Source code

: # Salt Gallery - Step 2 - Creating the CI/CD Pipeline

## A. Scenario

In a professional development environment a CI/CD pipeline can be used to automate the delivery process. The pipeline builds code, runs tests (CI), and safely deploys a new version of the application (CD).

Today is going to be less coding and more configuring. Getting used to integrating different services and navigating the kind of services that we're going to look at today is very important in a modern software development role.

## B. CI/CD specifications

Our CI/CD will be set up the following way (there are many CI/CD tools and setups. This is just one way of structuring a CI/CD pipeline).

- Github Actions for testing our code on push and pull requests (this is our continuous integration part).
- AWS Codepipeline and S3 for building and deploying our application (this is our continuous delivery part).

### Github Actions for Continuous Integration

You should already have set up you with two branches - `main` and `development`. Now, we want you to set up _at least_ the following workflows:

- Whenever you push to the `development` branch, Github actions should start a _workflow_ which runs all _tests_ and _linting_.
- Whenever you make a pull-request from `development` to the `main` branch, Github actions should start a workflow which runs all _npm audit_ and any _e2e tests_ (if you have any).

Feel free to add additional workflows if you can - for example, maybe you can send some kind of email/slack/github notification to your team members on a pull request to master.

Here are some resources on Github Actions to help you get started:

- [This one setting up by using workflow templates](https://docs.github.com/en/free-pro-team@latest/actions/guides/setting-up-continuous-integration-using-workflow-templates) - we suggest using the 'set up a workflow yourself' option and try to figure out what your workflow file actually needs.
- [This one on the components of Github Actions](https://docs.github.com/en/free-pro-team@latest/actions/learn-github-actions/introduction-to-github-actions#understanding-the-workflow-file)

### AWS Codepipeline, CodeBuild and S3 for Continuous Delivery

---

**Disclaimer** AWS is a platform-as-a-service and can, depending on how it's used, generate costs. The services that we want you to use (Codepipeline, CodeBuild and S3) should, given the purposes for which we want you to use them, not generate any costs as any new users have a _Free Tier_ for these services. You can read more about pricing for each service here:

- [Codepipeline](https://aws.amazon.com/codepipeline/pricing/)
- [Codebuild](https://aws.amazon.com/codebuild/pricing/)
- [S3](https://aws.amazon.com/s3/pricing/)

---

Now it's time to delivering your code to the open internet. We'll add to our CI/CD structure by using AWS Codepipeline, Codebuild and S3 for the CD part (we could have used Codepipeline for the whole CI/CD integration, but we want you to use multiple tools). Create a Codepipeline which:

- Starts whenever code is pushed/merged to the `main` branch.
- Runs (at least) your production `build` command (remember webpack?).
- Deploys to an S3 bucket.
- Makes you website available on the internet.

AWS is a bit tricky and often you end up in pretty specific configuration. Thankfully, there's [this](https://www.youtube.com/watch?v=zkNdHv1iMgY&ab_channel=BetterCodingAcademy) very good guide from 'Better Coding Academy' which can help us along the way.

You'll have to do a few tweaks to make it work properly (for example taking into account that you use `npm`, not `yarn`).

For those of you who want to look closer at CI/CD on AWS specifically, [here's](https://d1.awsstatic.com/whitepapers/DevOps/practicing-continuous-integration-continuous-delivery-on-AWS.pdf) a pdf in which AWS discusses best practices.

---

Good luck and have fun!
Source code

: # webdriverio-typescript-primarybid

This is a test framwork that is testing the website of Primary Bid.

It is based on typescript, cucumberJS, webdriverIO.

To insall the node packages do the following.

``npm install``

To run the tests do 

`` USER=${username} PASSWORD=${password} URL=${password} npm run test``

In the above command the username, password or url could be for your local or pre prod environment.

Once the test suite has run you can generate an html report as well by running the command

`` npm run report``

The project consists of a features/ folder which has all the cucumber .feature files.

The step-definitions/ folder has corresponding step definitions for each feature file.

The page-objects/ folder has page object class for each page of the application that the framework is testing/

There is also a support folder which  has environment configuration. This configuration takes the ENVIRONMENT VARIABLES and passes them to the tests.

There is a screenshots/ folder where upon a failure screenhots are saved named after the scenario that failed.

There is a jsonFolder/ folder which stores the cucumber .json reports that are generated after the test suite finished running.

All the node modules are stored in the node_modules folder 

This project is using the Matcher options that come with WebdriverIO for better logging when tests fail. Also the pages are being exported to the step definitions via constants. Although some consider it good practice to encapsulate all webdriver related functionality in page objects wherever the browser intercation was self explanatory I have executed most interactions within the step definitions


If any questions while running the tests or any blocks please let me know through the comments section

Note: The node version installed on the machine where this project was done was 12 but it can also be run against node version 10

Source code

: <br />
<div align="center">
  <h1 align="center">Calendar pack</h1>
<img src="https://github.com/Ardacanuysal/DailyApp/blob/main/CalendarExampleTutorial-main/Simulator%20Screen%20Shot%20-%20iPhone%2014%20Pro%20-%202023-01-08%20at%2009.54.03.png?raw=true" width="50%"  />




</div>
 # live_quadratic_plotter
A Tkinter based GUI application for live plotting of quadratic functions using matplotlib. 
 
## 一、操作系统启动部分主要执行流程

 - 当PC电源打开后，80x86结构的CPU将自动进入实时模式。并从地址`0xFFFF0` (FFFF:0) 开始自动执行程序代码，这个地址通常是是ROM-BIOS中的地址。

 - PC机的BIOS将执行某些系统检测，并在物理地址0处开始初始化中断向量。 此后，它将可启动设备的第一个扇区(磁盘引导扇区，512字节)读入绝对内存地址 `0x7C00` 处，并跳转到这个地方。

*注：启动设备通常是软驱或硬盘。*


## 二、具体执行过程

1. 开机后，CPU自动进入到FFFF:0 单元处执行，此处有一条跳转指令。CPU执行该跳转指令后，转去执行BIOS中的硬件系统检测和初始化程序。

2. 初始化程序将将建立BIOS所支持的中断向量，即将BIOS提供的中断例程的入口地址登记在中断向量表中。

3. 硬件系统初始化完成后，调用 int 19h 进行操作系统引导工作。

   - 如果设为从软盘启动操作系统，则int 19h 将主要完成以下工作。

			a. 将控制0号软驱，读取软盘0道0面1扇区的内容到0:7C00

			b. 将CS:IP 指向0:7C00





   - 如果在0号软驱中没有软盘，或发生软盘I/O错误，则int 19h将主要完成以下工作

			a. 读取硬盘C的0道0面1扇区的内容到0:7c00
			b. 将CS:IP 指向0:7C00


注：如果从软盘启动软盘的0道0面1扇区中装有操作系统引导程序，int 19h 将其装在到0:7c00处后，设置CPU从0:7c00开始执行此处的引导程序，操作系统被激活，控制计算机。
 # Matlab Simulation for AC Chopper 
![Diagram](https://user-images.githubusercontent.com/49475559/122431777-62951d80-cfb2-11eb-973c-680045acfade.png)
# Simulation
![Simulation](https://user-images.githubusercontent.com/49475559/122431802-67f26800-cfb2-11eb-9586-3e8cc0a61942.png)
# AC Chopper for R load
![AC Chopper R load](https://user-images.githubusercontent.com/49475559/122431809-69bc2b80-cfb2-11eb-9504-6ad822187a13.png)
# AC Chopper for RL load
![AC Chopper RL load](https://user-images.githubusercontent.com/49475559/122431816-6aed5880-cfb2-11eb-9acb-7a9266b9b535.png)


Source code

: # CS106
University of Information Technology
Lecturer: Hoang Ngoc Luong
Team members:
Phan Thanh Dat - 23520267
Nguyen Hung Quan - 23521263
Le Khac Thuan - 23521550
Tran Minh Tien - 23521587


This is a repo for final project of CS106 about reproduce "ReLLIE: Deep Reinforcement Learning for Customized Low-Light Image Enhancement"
***
§ What the task requires
Copy all of the lines above word for word.

§ Solution
Source code

: # Salt Gallery - Step 2 - Creating the CI/CD Pipeline

## A. Scenario

In a professional development environment a CI/CD pipeline can be used to automate the delivery process. The pipeline builds code, runs tests (CI), and safely deploys a new version of the application (CD).

Today is going to be less coding and more configuring. Getting used to integrating different services and navigating the kind of services that we're going to look at today is very important in a modern software development role.

## B. CI/CD specifications

Our CI/CD will be set up the following way (there are many CI/CD tools and setups. This is just one way of structuring a CI/CD pipeline).

- Github Actions for testing our code on push and pull requests (this is our continuous integration part).
- AWS Codepipeline and S3 for building and deploying our application (this is our continuous delivery part).

### Github Actions for Continuous Integration

You should already have set up you with two branches - `main` and `development`. Now, we want you to set up _at least_ the following workflows:

- Whenever you push to the `development` branch, Github actions should start a _workflow_ which runs all _tests_ and _linting_.
- Whenever you make a pull-request from `development` to the `main` branch, Github actions should start a workflow which runs all _npm audit_ and any _e2e tests_ (if you have any).

Feel free to add additional workflows if you can - for example, maybe you can send some kind of email/slack/github notification to your team members on a pull request to master.

Here are some resources on Github Actions to help you get started:

- [This one setting up by using workflow templates](https://docs.github.com/en/free-pro-team@latest/actions/guides/setting-up-continuous-integration-using-workflow-templates) - we suggest using the 'set up a workflow yourself' option and try to figure out what your workflow file actually needs.
- [This one on the components of Github Actions](https://docs.github.com/en/free-pro-team@latest/actions/learn-github-actions/introduction-to-github-actions#understanding-the-workflow-file)

### AWS Codepipeline, CodeBuild and S3 for Continuous Delivery

---

**Disclaimer** AWS is a platform-as-a-service and can, depending on how it's used, generate costs. The services that we want you to use (Codepipeline, CodeBuild and S3) should, given the purposes for which we want you to use them, not generate any costs as any new users have a _Free Tier_ for these services. You can read more about pricing for each service here:

- [Codepipeline](https://aws.amazon.com/codepipeline/pricing/)
- [Codebuild](https://aws.amazon.com/codebuild/pricing/)
- [S3](https://aws.amazon.com/s3/pricing/)

---

Now it's time to delivering your code to the open internet. We'll add to our CI/CD structure by using AWS Codepipeline, Codebuild and S3 for the CD part (we could have used Codepipeline for the whole CI/CD integration, but we want you to use multiple tools). Create a Codepipeline which:

- Starts whenever code is pushed/merged to the `main` branch.
- Runs (at least) your production `build` command (remember webpack?).
- Deploys to an S3 bucket.
- Makes you website available on the internet.

AWS is a bit tricky and often you end up in pretty specific configuration. Thankfully, there's [this](https://www.youtube.com/watch?v=zkNdHv1iMgY&ab_channel=BetterCodingAcademy) very good guide from 'Better Coding Academy' which can help us along the way.

You'll have to do a few tweaks to make it work properly (for example taking into account that you use `npm`, not `yarn`).

For those of you who want to look closer at CI/CD on AWS specifically, [here's](https://d1.awsstatic.com/whitepapers/DevOps/practicing-continuous-integration-continuous-delivery-on-AWS.pdf) a pdf in which AWS discusses best practices.

---

Good luck and have fun!
Source code

: # webdriverio-typescript-primarybid

This is a test framwork that is testing the website of Primary Bid.

It is based on typescript, cucumberJS, webdriverIO.

To insall the node packages do the following.

``npm install``

To run the tests do 

`` USER=${username} PASSWORD=${password} URL=${password} npm run test``

In the above command the username, password or url could be for your local or pre prod environment.

Once the test suite has run you can generate an html report as well by running the command

`` npm run report``

The project consists of a features/ folder which has all the cucumber .feature files.

The step-definitions/ folder has corresponding step definitions for each feature file.

The page-objects/ folder has page object class for each page of the application that the framework is testing/

There is also a support folder which  has environment configuration. This configuration takes the ENVIRONMENT VARIABLES and passes them to the tests.

There is a screenshots/ folder where upon a failure screenhots are saved named after the scenario that failed.

There is a jsonFolder/ folder which stores the cucumber .json reports that are generated after the test suite finished running.

All the node modules are stored in the node_modules folder 

This project is using the Matcher options that come with WebdriverIO for better logging when tests fail. Also the pages are being exported to the step definitions via constants. Although some consider it good practice to encapsulate all webdriver related functionality in page objects wherever the browser intercation was self explanatory I have executed most interactions within the step definitions


If any questions while running the tests or any blocks please let me know through the comments section

Note: The node version installed on the machine where this project was done was 12 but it can also be run against node version 10

Source code

: <br />
<div align="center">
  <h1 align="center">Calendar pack</h1>
<img src="https://github.com/Ardacanuysal/DailyApp/blob/main/CalendarExampleTutorial-main/Simulator%20Screen%20Shot%20-%20iPhone%2014%20Pro%20-%202023-01-08%20at%2009.54.03.png?raw=true" width="50%"  />




</div>
 # live_quadratic_plotter
A Tkinter based GUI application for live plotting of quadratic functions using matplotlib. 
 
## 一、操作系统启动部分主要执行流程

 - 当PC电源打开后，80x86结构的CPU将自动进入实时模式。并从地址`0xFFFF0` (FFFF:0) 开始自动执行程序代码，这个地址通常是是ROM-BIOS中的地址。

 - PC机的BIOS将执行某些系统检测，并在物理地址0处开始初始化中断向量。 此后，它将可启动设备的第一个扇区(磁盘引导扇区，512字节)读入绝对内存地址 `0x7C00` 处，并跳转到这个地方。

*注：启动设备通常是软驱或硬盘。*


## 二、具体执行过程

1. 开机后，CPU自动进入到FFFF:0 单元处执行，此处有一条跳转指令。CPU执行该跳转指令后，转去执行BIOS中的硬件系统检测和初始化程序。

2. 初始化程序将将建立BIOS所支持的中断向量，即将BIOS提供的中断例程的入口地址登记在中断向量表中。

3. 硬件系统初始化完成后，调用 int 19h 进行操作系统引导工作。

   - 如果设为从软盘启动操作系统，则int 19h 将主要完成以下工作。

			a. 将控制0号软驱，读取软盘0道0面1扇区的内容到0:7C00

			b. 将CS:IP 指向0:7C00





   - 如果在0号软驱中没有软盘，或发生软盘I/O错误，则int 19h将主要完成以下工作

			a. 读取硬盘C的0道0面1扇区的内容到0:7c00
			b. 将CS:IP 指向0:7C00


注：如果从软盘启动软盘的0道0面1扇区中装有操作系统引导程序，int 19h 将其装在到0:7c00处后，设置CPU从0:7c00开始执行此处的引导程序，操作系统被激活，控制计算机。
 # Matlab Simulation for AC Chopper 
![Diagram](https://user-images.githubusercontent.com/49475559/122431777-62951d80-cfb2-11eb-973c-680045acfade.png)
# Simulation
![Simulation](https://user-images.githubusercontent.com/49475559/122431802-67f26800-cfb2-11eb-9586-3e8cc0a61942.png)
# AC Chopper for R load
![AC Chopper R load](https://user-images.githubusercontent.com/49475559/122431809-69bc2b80-cfb2-11eb-9504-6ad822187a13.png)
# AC Chopper for RL load
![AC Chopper RL load](https://user-images.githubusercontent.com/49475559/122431816-6aed5880-cfb2-11eb-9acb-7a9266b9b535.png)


Source code

: # CS106
University of Information Technology
Lecturer: Hoang Ngoc Luong
Team members:
Phan Thanh Dat - 23520267
Nguyen Hung Quan - 23521263
Le Khac Thuan - 23521550
Tran Minh Tien - 23521587


This is a repo for final project of CS106 about reproduce "ReLLIE: Deep Reinforcement Learning for Customized Low-Light Image Enhancement"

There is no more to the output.